> Page text
Endovascular Detection of Catheter-Thrombus Contact by Vacuum Excitation

TL;DR

Problem: reliably detecting when an aspiration catheter tip contacts a thrombus during mechanical thrombectomy to improve first-pass success. Approach: proximal vacuum excitation with inline pressure sensing and a Gaussian-kernel SVM classifier operating on two pressure-based features. Key findings: benchtop validation achieved 99.67% accuracy with robust performance across vessel geometries and heart rates, and a user study showed a significant improvement in detecting clot contact when auditory feedback from the classifier was provided (OR = 2.86, p = 0.031). Significance: the method uses off-the-shelf catheters without distal sensors, offering low-cost intraoperative feedback that can reduce procedure time and cognitive load, potentially improving first-pass effect.

Abstract

Objective: The objective of this work is to introduce and demonstrate the effectiveness of a novel sensing modality for contact detection between an off-the-shelf aspiration catheter and a thrombus. Methods: A custom robotic actuator with a pressure sensor was used to generate an oscillatory vacuum excitation and sense the pressure inside the extracorporeal portion of the catheter. Vacuum pressure profiles and robotic motion data were used to train a support vector machine (SVM) classification model to detect contact between the aspiration catheter tip and a mock thrombus. Validation consisted of benchtop accuracy verification, as well as user study comparison to the current standard of angiographic presentation. Results: Benchtop accuracy of the sensing modality was shown to be 99.67%. The user study demonstrated statistically significant improvement in identifying catheter-thrombus contact compared to the current standard. The odds ratio of successful detection of clot contact was 2.86 (p=0.03) when using the proposed sensory method compared to without it. Conclusion: The results of this work indicate that the proposed sensing modality can offer intraoperative feedback to interventionalists that can improve their ability to detect contact between the distal tip of a catheter and a thrombus. Significance: By offering a relatively low-cost technology that affords off-the-shelf aspiration catheters as clot-detecting sensors, interventionalists can improve the first-pass effect of the mechanical thrombectomy procedure while reducing procedural times and mental burden.

Figures (8)

> Dataset excerpts
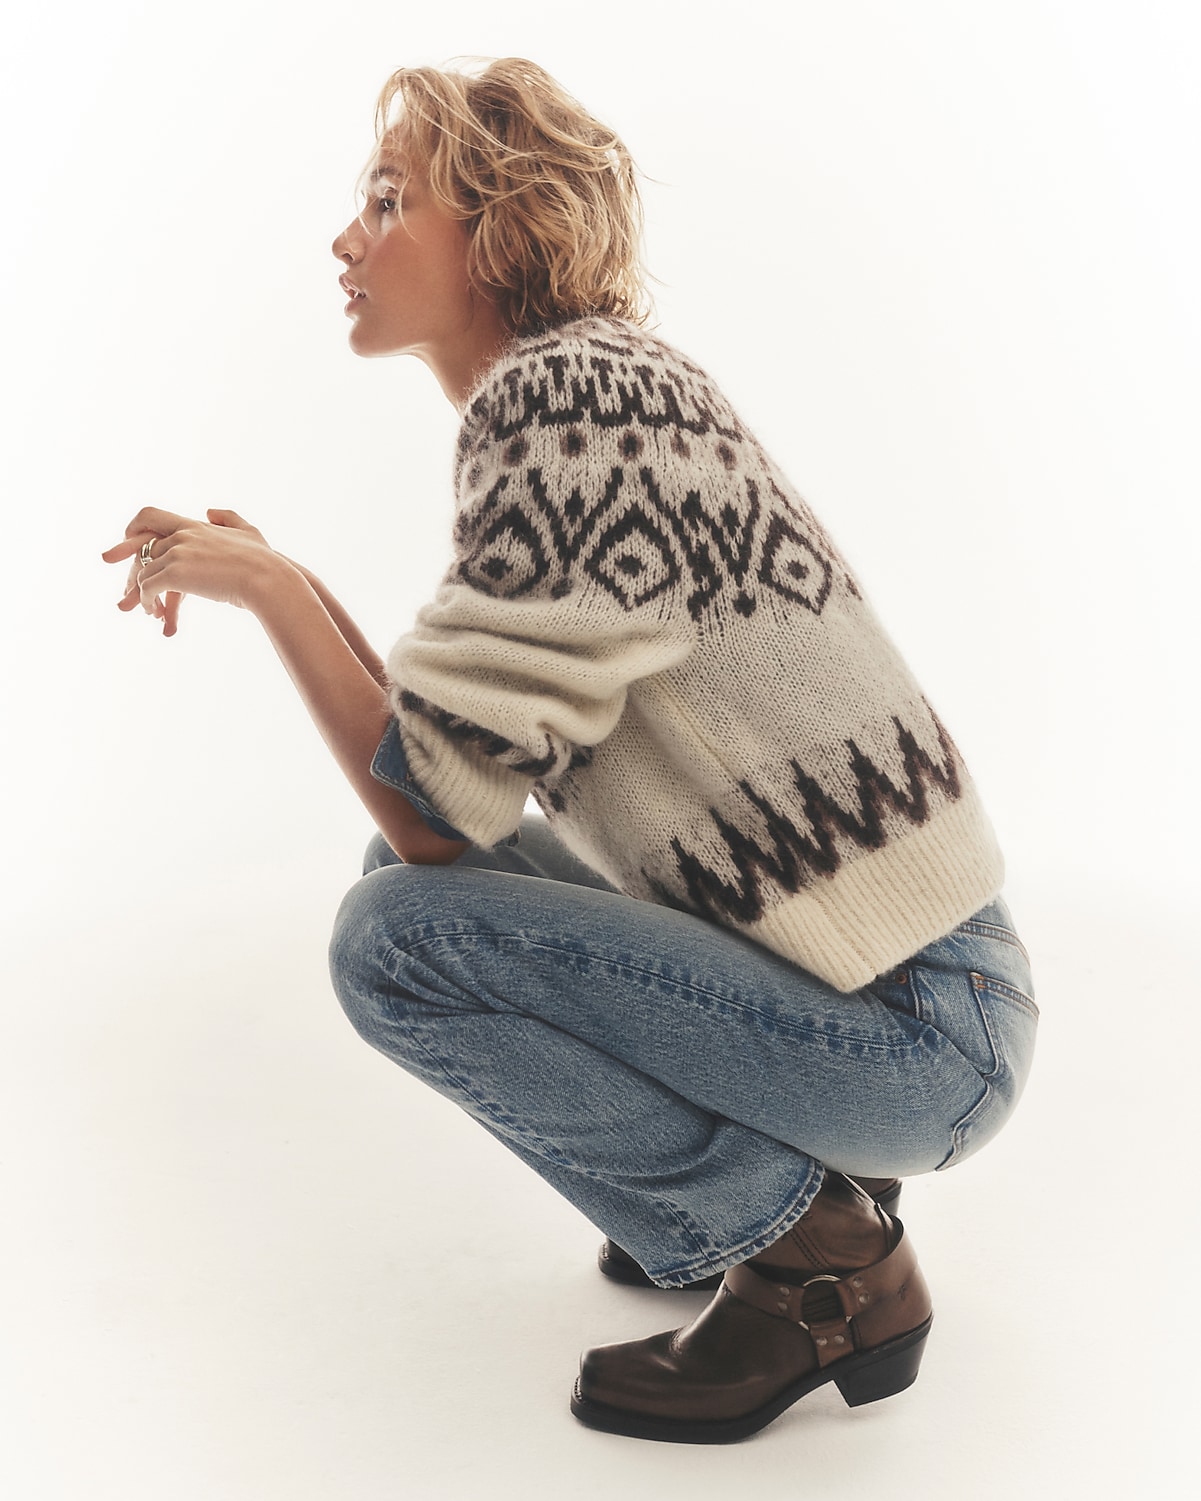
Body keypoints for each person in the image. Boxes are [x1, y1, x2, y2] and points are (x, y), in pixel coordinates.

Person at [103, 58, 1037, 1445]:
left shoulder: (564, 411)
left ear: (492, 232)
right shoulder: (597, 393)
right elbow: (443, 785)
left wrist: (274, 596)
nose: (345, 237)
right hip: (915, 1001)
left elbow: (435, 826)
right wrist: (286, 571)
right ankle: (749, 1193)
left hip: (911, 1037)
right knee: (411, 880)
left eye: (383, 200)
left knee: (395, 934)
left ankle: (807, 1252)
* * *
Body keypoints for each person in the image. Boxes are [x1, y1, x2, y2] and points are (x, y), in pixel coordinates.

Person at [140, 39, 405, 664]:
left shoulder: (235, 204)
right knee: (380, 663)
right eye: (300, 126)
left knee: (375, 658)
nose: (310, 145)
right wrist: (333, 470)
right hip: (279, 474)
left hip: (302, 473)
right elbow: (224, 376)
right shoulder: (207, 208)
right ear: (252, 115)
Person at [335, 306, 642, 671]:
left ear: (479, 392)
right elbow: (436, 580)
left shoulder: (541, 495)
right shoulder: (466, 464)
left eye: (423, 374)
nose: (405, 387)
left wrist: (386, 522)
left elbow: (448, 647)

> Questions on the material
[1] Using the page on catheter-thrombus contact, answer each question:
(a) What kind of model was trained to detect contact between the catheter tip and the mock thrombus?
(b) What benchtop accuracy did the sensing method reach?
(c) What did the validation consist of?
[2] Pick up the page on catheter-thrombus contact after its last line and keep writing.

> Answers given
[1]
(a) A support vector machine (SVM) classification model, with a Gaussian kernel.
(b) 99.67%.
(c) Benchtop accuracy verification, and a user study comparing the method to the current standard of angiographic presentation.

[2]
• Figure 1: M1 Segment MCA Occlusion Angiogram. (a) is the true digital subtraction angiogram (DSA), while (b) is the roadmap of the DSA used for navigation guidance. radiopaque catheter tip as viewed by the interventionalist, location of halting contrast flow, expert estimated location of the true thrombus location
• Figure 2: Clinical Workflow for Mechanical Thrombectomy with Aspiration (ADAPT ADAPT2014). The first block (a) represents the starting point of the procedure. Blocks labeled (b) require manual navigation steps of the procedure. (c) blocks indicate where intraoperative imaging is used to visualize the anatomy. The (d) block and dotted lines indicate steps that are introduced with the proposed clinical workflow, which include sensing by vacuum excitation. Dashed lines refer to steps which are in the current workflow, but would not be used during the proposed workflow
• Figure 3: Sensing System Overview. (a) shows a higher-level image including the control computers, motorized syringe connecting to the aspiration catheter (left 'Catheters' arrow which is inserted in the guide catheter (top 'Catheters' arrow), which is inserted into the phantom model. (b) focuses on the motorized syringe to show the pressure sensor connected to the syringe output.
• Figure 4: Phantom Models including vessels and mock thrombi. (a) shows an aspiration catheter inserted in a single Tygon tube vessel with a mock thrombus made from TrueClot synthetic clot material. (b) shows the aspiration catheter inserted in a branch of the United Biologics Neuro System Trainer, with a noise putty used for mock thrombus.
• Figure 5: An example validation of the model using 30% of the data to train and 70% to validate.